Sequoia Magic Loop is an S&S - Sansei Technologies inverted Screaming Squirrel steel roller coaster located in Gardaland, Italy. The ride opened in 2005 with the name Sequoia Adventure. Riders spent a considerable time inverted, with 3 'saxophone' inversions where the cars turned 180 degrees onto a flat inverted section of track.

The ride closed in June 2017 because of mechanical issues and was scheduled to reopen in 2018. The technical problems however were very hard to solve. The ride remained closed for the 2018 season.

However, in November 2018, it was confirmed by Gardaland that the ride would reopen in 2019 with a magic theme and a new name, Sequoia Magic Loop. The ride closed again in 2021 due to unclear reasons.

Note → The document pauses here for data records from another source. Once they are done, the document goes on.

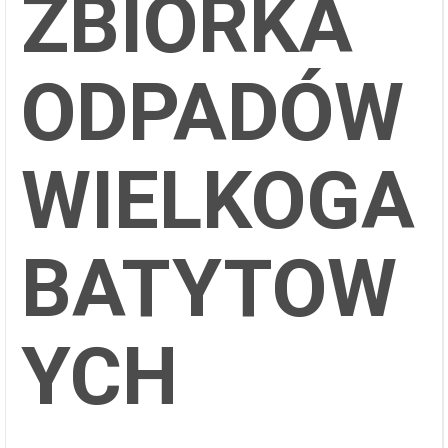
ZBIÓRKA
ODPADÓW
WIELKOGA
BATYTOW
YCH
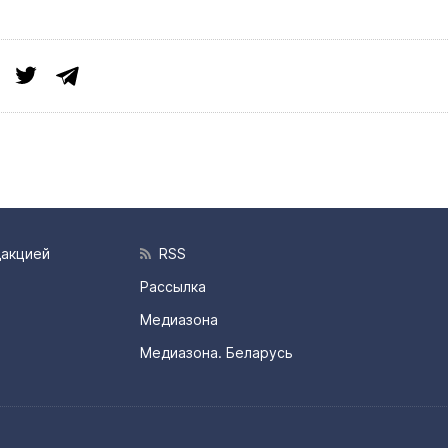
дакцией
RSS
Рассылка
Медиазона
Медиазона. Беларусь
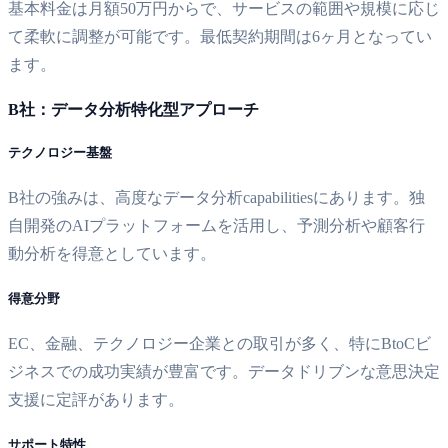
基本料金は月額50万円からで、サービスの範囲や規模に応じ
て柔軟に調整が可能です。最低契約期間は6ヶ月となってい
ます。
B社：データ分析特化型アプローチ
テクノロジー基盤
B社の強みは、高度なデータ分析capabilitiesにあります。独
自開発のAIプラットフォームを活用し、予測分析や顧客行
動分析を得意としています。
得意分野
EC、金融、テクノロジー企業との取引が多く、特にBtoCビ
ジネスでの成功実績が豊富です。データドリブンな意思決定
支援に定評があります。
サポート特性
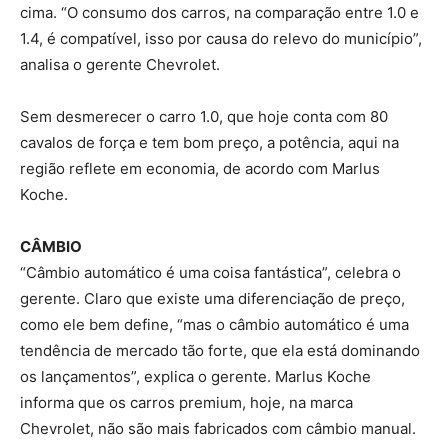
cima. “O consumo dos carros, na comparação entre 1.0 e
1.4, é compatível, isso por causa do relevo do município”,
analisa o gerente Chevrolet.
Sem desmerecer o carro 1.0, que hoje conta com 80
cavalos de força e tem bom preço, a potência, aqui na
região reflete em economia, de acordo com Marlus
Koche.
CÂMBIO
“Câmbio automático é uma coisa fantástica”, celebra o
gerente. Claro que existe uma diferenciação de preço,
como ele bem define, “mas o câmbio automático é uma
tendência de mercado tão forte, que ela está dominando
os lançamentos”, explica o gerente. Marlus Koche
informa que os carros premium, hoje, na marca
Chevrolet, não são mais fabricados com câmbio manual.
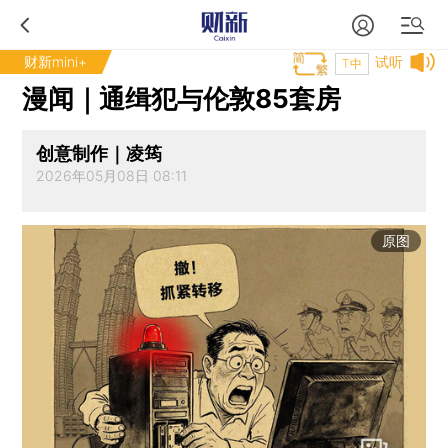
财新mini+
试听
T中
漫闻｜通缉犯与伦敦85套房
创意制作｜凌筠
2026年05月08日 08:11
原图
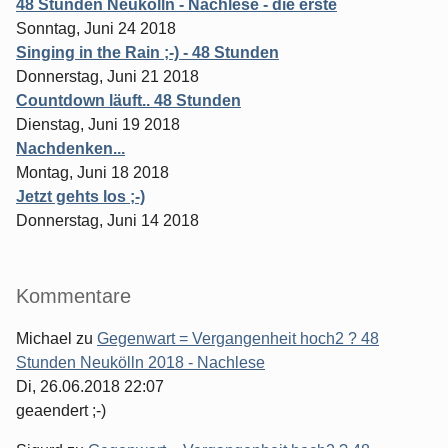
48 Stunden Neukölln - Nachlese - die erste
Sonntag, Juni 24 2018
Singing in the Rain ;-) - 48 Stunden
Donnerstag, Juni 21 2018
Countdown läuft.. 48 Stunden
Dienstag, Juni 19 2018
Nachdenken...
Montag, Juni 18 2018
Jetzt gehts los ;-)
Donnerstag, Juni 14 2018
Kommentare
Michael
zu
Gegenwart = Vergangenheit hoch2 ? 48
Stunden Neukölln 2018 - Nachlese
Di, 26.06.2018 22:07
geaendert ;-)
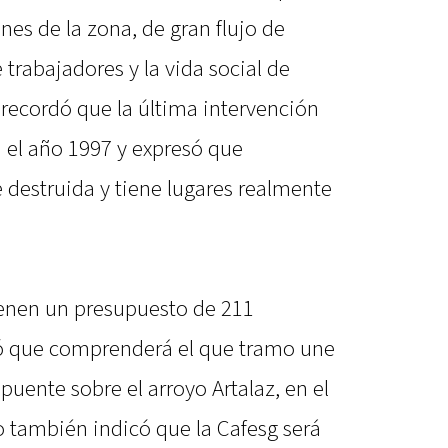
nes de la zona, de gran flujo de
 trabajadores y la vida social de
recordó que la última intervención
n el año 1997 y expresó que
 destruida y tiene lugares realmente
tienen un presupuesto de 211
có que comprenderá el que tramo une
 puente sobre el arroyo Artalaz, en el
o también indicó que la Cafesg será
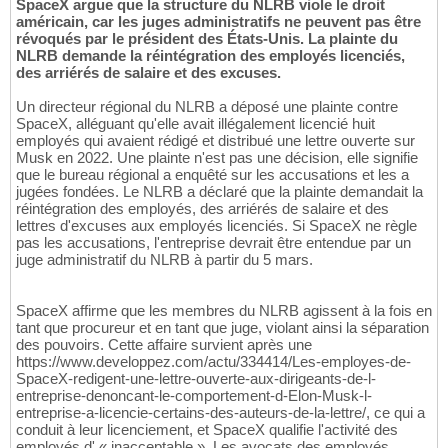
SpaceX argue que la structure du NLRB viole le droit
américain, car les juges administratifs ne peuvent pas être
révoqués par le président des États-Unis. La plainte du
NLRB demande la réintégration des employés licenciés,
des arriérés de salaire et des excuses.
Un directeur régional du NLRB a déposé une plainte contre
SpaceX, alléguant qu'elle avait illégalement licencié huit
employés qui avaient rédigé et distribué une lettre ouverte sur
Musk en 2022. Une plainte n'est pas une décision, elle signifie
que le bureau régional a enquêté sur les accusations et les a
jugées fondées. Le NLRB a déclaré que la plainte demandait la
réintégration des employés, des arriérés de salaire et des
lettres d'excuses aux employés licenciés. Si SpaceX ne règle
pas les accusations, l'entreprise devrait être entendue par un
juge administratif du NLRB à partir du 5 mars.
SpaceX affirme que les membres du NLRB agissent à la fois en
tant que procureur et en tant que juge, violant ainsi la séparation
des pouvoirs. Cette affaire survient après une
https://www.developpez.com/actu/334414/Les-employes-de-
SpaceX-redigent-une-lettre-ouverte-aux-dirigeants-de-l-
entreprise-denoncant-le-comportement-d-Elon-Musk-l-
entreprise-a-licencie-certains-des-auteurs-de-la-lettre/, ce qui a
conduit à leur licenciement, et SpaceX qualifie l'activité des
employés d' « inacceptable ». Les avocats des employés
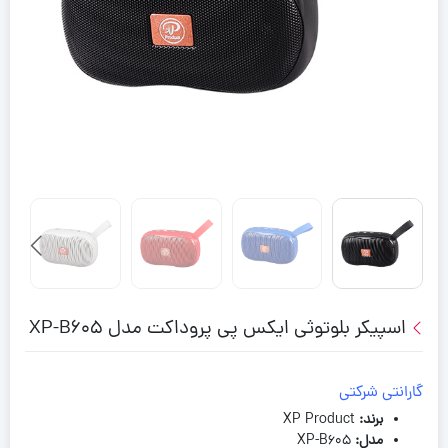
اسپیکر بلوتوثی ایکس پی پروداکت مدل XP-B605
گارانتی شرکتی
برند
:
XP Product
مدل
:
XP-B605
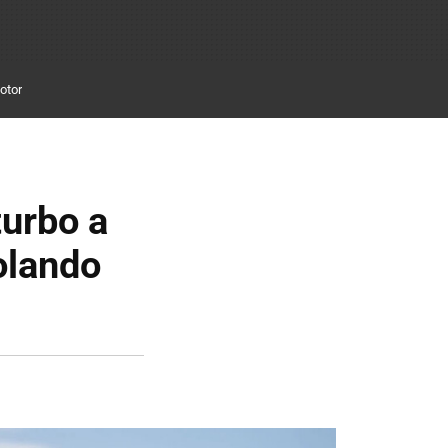
otor
turbo a
olando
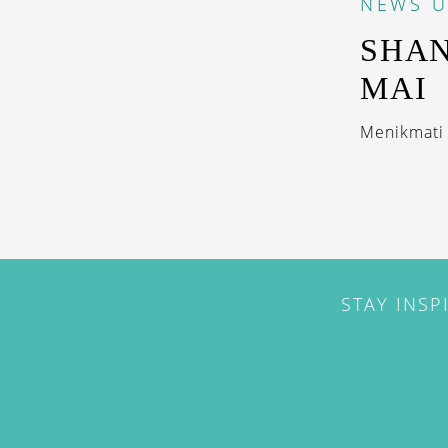
NEWS
U
SHAN
MAI
Menikmati 
STAY INSP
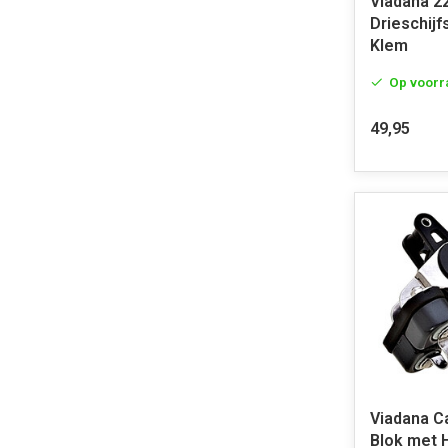
Viadana 
Drieschijf
Klem
Op voorr
49,95
Viadana 
Blok met 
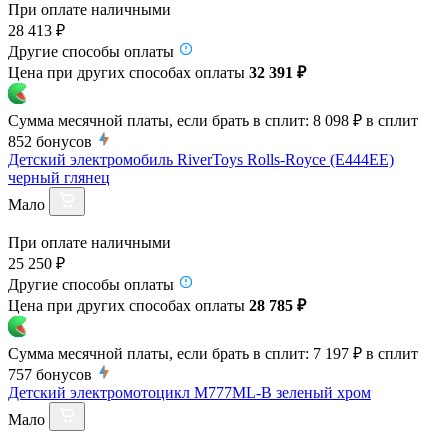
При оплате наличными
28 413 ₽
Другие способы оплаты
Цена при других способах оплаты
32 391 ₽
Сумма месячной платы, если брать в сплит:
8 098 ₽
в сплит
852
бонусов
Детский электромобиль RiverToys Rolls-Royce (E444EE)
черный глянец
Мало
При оплате наличными
25 250 ₽
Другие способы оплаты
Цена при других способах оплаты
28 785 ₽
Сумма месячной платы, если брать в сплит:
7 197 ₽
в сплит
757
бонусов
Детский электромотоцикл M777ML-B зеленый хром
Мало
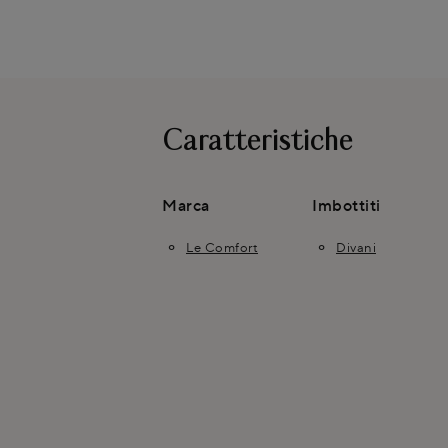
Caratteristiche
Marca
Imbottiti
Le Comfort
Divani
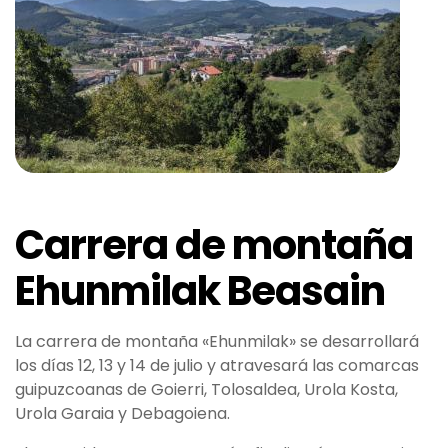
Carrera de montaña
Ehunmilak Beasain
La carrera de montaña «Ehunmilak» se desarrollará
los días 12, 13 y 14 de julio y atravesará las comarcas
guipuzcoanas de Goierri, Tolosaldea, Urola Kosta,
Urola Garaia y Debagoiena.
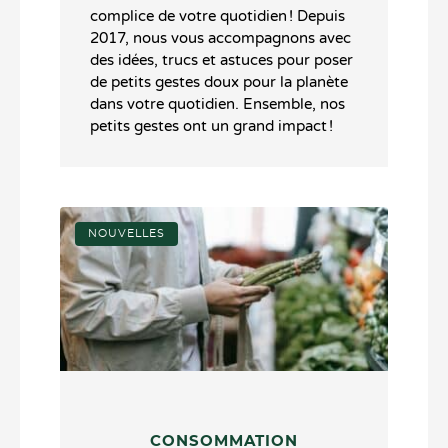
complice de votre quotidien ! Depuis
2017, nous vous accompagnons avec
des idées, trucs et astuces pour poser
de petits gestes doux pour la planète
dans votre quotidien. Ensemble, nos
petits gestes ont un grand impact !
NOUVELLES
CONSOMMATION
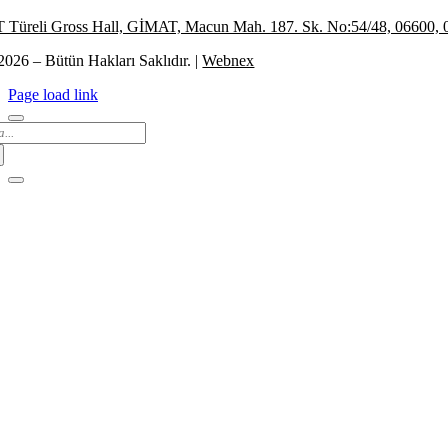
Türeli Gross Hall, GİMAT, Macun Mah. 187. Sk. No:54/48, 06600, 
2026 – Bütün Hakları Saklıdır. |
Webnex
Page load link
arch
:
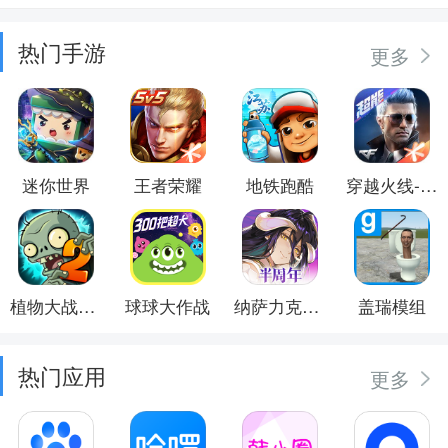
热门手游
更多
迷你世界
王者荣耀
地铁跑酷
穿越火线-枪战王者
植物大战僵尸2
球球大作战
纳萨力克之王
盖瑞模组
热门应用
更多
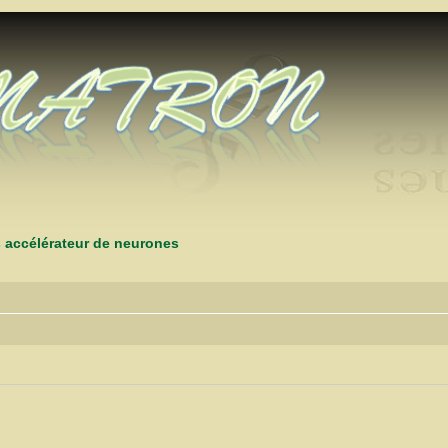
s accélérateur de neurones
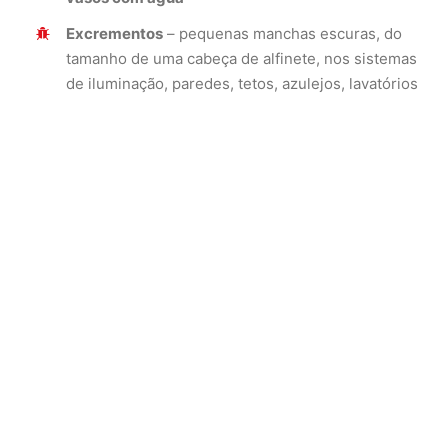
Excrementos
– pequenas manchas escuras, do
tamanho de uma cabeça de alfinete, nos sistemas
de iluminação, paredes, tetos, azulejos, lavatórios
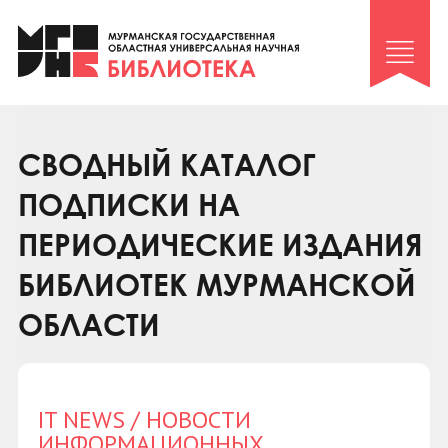
Клуб «Гиря и сельдерей»
Клуб «Семейный архив»
Клуб гидов
Коллегам
СВОДНЫЙ КАТАЛОГ
Контакты
ПОДПИСКИ НА
ПЕРИОДИЧЕСКИЕ ИЗДАНИЯ
БИБЛИОТЕК МУРМАНСКОЙ
ОБЛАСТИ
IT NEWS / НОВОСТИ
ИНФОРМАЦИОННЫХ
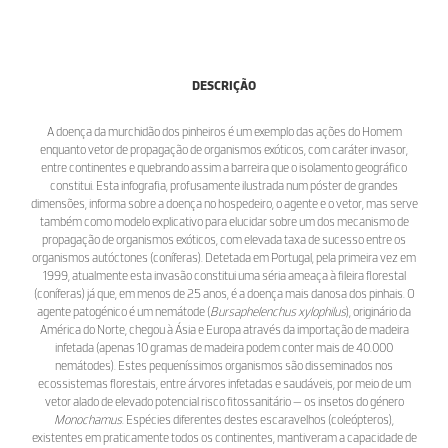
DESCRIÇÃO
A doença da murchidão dos pinheiros é um exemplo das ações do Homem
enquanto vetor de propagação de organismos exóticos, com caráter invasor,
entre continentes e quebrando assim a barreira que o isolamento geográfico
constitui. Esta infografia, profusamente ilustrada num póster de grandes
dimensões, informa sobre a doença no hospedeiro, o agente e o vetor, mas serve
também como modelo explicativo para elucidar sobre um dos mecanismo de
propagação de organismos exóticos, com elevada taxa de sucesso entre os
organismos autóctones (coníferas). Detetada em Portugal, pela primeira vez em
1999, atualmente esta invasão constitui uma séria ameaça à fileira florestal
(coníferas) já que, em menos de 25 anos, é a doença mais danosa dos pinhais. O
agente patogénico é um nemátode (
Bursaphelenchus xylophilus
), originário da
América do Norte, chegou à Ásia e Europa através da importação de madeira
infetada (apenas 10 gramas de madeira podem conter mais de 40.000
nemátodes). Estes pequeníssimos organismos são disseminados nos
ecossistemas florestais, entre árvores infetadas e saudáveis, por meio de um
vetor alado de elevado potencial risco fitossanitário — os insetos do género
Monochamus
. Espécies diferentes destes escaravelhos (coleópteros),
existentes em praticamente todos os continentes, mantiveram a capacidade de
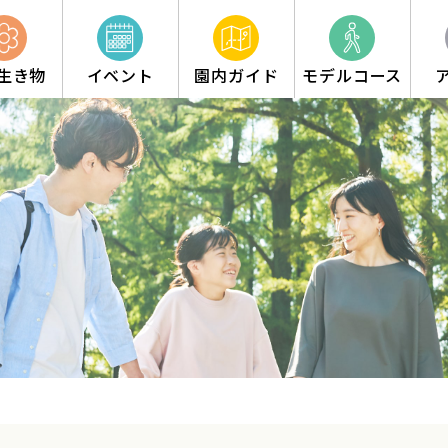
生き物
イベント
園内ガイド
モデルコース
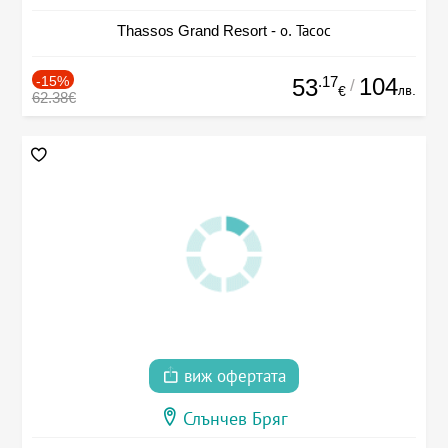
Thassos Grand Resort - о. Тасос
-15%
.17
104
53
/
лв.
€
62.38€
виж офертата
Слънчев Бряг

In December 2022, the park filed for an application/permit to remove the ride.

Ride experience
After departing the station, the car made a 180 degree right turn and began to climb the 98.4ft lift hill. After reaching the top, it then went along a short straight piece of track before entering the first saxophone inversion. The car then came out of the inversion, went along another straight piece of track and proceeded to do the same thing again. After exiting the second inversion, it travelled along a small airtime hill before doing one more saxophone inversion. It then proceeded to do a 180 degree right turn back to the station.